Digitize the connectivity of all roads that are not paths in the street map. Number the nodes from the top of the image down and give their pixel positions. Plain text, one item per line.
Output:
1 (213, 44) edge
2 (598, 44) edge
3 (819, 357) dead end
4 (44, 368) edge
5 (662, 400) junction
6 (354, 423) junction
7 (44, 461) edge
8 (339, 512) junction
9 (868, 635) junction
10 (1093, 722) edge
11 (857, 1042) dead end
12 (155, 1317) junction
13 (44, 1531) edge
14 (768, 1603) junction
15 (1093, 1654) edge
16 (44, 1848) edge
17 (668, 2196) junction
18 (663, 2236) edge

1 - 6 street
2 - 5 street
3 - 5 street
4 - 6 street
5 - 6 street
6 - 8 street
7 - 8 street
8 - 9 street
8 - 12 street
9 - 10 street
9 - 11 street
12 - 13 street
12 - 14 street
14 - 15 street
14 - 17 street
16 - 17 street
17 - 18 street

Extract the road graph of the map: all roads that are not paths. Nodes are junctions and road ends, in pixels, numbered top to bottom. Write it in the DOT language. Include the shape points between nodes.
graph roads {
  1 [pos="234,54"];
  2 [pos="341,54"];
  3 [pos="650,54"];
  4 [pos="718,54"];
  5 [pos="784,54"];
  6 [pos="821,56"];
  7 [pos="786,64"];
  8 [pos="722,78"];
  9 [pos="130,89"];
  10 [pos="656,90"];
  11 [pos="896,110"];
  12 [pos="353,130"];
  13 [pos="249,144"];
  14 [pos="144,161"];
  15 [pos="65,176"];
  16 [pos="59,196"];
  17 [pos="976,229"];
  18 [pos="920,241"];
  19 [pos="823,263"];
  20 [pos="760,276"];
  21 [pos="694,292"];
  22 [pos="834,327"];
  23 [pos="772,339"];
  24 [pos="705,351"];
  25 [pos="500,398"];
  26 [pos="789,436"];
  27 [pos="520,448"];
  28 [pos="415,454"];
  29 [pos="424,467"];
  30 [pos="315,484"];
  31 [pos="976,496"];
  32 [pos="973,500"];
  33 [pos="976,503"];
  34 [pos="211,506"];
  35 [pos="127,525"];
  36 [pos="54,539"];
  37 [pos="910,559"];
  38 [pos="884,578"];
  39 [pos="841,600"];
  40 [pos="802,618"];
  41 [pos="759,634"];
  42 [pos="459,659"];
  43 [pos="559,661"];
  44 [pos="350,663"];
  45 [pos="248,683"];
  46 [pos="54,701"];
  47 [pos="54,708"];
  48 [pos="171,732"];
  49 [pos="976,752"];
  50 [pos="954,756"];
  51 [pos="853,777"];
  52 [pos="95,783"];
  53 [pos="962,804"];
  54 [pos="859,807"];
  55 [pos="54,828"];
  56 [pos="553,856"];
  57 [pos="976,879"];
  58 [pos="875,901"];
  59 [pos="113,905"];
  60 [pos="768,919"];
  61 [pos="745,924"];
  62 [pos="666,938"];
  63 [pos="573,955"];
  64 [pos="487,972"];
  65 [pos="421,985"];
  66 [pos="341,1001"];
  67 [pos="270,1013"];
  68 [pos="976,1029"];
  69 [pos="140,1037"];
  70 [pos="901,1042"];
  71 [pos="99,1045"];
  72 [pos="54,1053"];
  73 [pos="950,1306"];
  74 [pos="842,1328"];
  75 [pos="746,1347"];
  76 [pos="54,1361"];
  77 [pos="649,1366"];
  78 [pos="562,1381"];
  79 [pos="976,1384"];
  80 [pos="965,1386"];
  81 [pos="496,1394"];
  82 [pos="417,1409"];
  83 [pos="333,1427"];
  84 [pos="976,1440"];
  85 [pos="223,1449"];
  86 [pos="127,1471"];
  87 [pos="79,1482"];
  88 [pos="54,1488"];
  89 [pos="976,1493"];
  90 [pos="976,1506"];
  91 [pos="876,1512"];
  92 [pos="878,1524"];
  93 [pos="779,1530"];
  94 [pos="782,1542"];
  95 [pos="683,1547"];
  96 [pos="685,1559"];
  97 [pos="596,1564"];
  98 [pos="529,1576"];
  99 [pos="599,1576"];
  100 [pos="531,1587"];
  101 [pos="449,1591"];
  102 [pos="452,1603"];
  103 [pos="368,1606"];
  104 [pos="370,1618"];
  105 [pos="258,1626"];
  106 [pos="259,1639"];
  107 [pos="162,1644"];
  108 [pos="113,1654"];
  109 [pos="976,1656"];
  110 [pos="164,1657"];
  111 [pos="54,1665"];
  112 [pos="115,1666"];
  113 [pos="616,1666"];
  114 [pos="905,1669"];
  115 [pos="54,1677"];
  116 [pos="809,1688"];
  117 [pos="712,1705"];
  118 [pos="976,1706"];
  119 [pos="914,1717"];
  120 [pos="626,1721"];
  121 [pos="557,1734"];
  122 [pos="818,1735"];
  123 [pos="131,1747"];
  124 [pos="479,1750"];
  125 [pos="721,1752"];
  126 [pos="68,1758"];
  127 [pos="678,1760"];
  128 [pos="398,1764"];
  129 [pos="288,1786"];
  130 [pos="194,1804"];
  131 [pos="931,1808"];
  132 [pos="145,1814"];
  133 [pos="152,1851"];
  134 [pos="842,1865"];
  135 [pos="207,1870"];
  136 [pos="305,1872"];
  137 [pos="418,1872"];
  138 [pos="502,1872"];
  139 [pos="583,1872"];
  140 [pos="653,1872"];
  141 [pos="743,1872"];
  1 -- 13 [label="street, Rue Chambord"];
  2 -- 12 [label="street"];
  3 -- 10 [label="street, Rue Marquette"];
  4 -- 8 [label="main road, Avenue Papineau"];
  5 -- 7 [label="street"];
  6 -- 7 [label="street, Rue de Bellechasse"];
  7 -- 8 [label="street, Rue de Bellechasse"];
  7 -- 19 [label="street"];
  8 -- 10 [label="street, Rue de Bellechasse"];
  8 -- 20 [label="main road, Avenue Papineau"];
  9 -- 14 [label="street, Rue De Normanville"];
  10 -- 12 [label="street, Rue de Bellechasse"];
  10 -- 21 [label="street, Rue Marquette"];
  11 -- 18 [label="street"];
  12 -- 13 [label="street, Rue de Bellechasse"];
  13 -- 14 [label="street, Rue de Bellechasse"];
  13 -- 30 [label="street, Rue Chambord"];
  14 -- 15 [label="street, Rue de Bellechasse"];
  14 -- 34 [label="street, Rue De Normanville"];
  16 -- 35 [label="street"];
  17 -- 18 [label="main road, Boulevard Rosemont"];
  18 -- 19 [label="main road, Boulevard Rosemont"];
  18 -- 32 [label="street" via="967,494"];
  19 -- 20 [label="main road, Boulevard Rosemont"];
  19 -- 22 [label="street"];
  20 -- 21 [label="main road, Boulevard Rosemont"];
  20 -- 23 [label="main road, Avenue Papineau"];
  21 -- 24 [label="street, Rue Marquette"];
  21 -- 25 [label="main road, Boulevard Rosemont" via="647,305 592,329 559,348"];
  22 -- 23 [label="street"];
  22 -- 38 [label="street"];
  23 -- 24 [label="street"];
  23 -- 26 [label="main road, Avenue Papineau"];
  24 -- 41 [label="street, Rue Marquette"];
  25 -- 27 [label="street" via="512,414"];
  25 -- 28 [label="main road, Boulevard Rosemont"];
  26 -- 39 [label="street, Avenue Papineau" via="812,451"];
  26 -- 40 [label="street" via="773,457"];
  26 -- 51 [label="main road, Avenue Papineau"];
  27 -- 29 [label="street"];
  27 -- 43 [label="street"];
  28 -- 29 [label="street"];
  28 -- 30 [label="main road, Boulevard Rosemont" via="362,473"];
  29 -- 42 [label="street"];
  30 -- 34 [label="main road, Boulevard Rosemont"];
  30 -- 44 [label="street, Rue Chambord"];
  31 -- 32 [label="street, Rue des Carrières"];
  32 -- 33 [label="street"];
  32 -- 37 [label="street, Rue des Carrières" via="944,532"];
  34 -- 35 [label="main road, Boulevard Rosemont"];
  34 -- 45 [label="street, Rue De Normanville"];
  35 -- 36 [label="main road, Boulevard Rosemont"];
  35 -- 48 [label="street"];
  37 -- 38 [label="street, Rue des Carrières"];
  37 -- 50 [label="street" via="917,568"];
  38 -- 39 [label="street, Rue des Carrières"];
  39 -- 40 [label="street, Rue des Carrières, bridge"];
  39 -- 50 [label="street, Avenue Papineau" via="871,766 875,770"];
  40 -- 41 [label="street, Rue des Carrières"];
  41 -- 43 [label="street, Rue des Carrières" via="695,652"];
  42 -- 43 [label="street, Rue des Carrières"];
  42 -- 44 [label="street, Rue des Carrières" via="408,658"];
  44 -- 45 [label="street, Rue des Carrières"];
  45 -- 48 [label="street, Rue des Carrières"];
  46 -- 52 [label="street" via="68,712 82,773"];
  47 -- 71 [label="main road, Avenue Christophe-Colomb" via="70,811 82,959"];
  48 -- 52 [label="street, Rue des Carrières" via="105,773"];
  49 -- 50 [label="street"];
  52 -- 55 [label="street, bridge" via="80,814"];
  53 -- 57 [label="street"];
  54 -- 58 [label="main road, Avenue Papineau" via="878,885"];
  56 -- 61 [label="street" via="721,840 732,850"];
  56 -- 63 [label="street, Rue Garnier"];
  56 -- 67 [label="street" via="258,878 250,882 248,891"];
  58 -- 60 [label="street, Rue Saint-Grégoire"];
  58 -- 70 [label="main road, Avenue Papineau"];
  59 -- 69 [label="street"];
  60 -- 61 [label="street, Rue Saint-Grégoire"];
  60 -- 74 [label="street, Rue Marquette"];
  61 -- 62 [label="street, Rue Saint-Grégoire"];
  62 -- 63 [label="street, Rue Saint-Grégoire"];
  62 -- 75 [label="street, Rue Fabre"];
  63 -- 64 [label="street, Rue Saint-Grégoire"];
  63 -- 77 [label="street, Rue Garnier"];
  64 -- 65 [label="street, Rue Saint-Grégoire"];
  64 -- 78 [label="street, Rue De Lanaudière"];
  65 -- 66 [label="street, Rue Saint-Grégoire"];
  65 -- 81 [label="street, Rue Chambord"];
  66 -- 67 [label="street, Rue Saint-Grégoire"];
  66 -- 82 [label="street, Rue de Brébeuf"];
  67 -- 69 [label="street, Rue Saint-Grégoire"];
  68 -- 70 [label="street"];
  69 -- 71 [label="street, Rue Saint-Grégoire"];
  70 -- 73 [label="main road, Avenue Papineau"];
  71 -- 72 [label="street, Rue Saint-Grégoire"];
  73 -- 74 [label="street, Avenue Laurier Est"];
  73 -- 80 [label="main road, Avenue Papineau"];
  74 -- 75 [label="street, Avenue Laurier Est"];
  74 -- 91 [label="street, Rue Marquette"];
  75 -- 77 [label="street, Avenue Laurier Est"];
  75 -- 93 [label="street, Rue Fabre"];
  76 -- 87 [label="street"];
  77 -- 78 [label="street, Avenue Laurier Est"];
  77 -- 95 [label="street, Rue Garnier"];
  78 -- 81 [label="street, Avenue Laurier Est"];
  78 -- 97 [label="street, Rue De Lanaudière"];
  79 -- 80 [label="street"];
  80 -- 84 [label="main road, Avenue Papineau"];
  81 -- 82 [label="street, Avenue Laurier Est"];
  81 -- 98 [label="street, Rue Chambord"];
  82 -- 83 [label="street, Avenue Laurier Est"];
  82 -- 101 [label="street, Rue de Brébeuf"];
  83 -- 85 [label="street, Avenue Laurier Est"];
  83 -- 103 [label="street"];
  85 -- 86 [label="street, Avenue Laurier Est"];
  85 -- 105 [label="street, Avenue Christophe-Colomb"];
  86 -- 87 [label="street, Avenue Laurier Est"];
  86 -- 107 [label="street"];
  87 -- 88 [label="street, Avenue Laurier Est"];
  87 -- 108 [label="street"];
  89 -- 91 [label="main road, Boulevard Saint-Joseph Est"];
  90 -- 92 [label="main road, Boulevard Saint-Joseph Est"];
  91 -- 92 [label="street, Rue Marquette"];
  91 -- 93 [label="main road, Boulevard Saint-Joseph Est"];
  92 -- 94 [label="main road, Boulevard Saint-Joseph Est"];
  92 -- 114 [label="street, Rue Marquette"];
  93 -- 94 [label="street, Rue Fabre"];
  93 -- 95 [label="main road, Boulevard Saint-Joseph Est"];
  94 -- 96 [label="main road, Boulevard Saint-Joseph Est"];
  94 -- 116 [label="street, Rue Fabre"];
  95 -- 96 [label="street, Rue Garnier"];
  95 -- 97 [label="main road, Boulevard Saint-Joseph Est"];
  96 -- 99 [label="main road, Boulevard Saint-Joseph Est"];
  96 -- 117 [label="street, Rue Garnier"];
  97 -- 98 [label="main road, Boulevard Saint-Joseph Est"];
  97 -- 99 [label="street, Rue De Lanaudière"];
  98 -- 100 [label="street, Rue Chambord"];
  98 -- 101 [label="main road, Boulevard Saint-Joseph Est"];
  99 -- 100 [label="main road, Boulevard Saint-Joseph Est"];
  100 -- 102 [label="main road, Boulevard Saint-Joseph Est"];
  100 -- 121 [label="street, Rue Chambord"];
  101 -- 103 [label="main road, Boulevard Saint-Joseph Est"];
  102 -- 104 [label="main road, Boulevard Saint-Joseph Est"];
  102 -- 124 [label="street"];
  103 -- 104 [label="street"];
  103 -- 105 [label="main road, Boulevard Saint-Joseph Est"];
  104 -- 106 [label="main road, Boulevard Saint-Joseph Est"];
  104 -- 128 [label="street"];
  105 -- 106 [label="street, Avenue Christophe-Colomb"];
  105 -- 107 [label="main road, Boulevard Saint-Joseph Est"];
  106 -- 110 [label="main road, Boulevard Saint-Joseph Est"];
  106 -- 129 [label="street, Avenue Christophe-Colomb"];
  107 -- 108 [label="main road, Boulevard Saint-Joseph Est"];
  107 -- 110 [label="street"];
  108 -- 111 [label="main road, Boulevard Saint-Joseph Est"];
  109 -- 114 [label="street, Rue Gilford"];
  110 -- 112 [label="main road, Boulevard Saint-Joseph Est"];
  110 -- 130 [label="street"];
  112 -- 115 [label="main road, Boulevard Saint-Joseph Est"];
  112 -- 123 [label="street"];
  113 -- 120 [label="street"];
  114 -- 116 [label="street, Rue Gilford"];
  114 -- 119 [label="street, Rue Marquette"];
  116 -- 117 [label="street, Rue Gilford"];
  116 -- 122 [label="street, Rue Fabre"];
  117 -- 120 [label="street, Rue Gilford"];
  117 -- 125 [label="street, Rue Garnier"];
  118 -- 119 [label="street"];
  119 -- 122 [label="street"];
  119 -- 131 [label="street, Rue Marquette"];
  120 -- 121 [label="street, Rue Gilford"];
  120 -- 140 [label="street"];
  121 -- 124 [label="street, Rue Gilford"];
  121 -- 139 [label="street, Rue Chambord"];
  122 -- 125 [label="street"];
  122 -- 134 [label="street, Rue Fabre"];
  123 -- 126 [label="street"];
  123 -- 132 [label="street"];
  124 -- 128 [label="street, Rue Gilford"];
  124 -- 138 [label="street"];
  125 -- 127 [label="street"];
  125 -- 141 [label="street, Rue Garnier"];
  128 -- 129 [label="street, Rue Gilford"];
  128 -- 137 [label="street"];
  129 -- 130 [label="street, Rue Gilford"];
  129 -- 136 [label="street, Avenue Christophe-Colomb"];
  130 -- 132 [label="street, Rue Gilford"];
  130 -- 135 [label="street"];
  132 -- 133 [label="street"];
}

........

__WHAT THIS TASK INVOLVES__. Check each line of the material for the word "dead". Copy the ones that have it.

__RESPONSE TO THIS EXERCISE__.
3 (819, 357) dead end
11 (857, 1042) dead end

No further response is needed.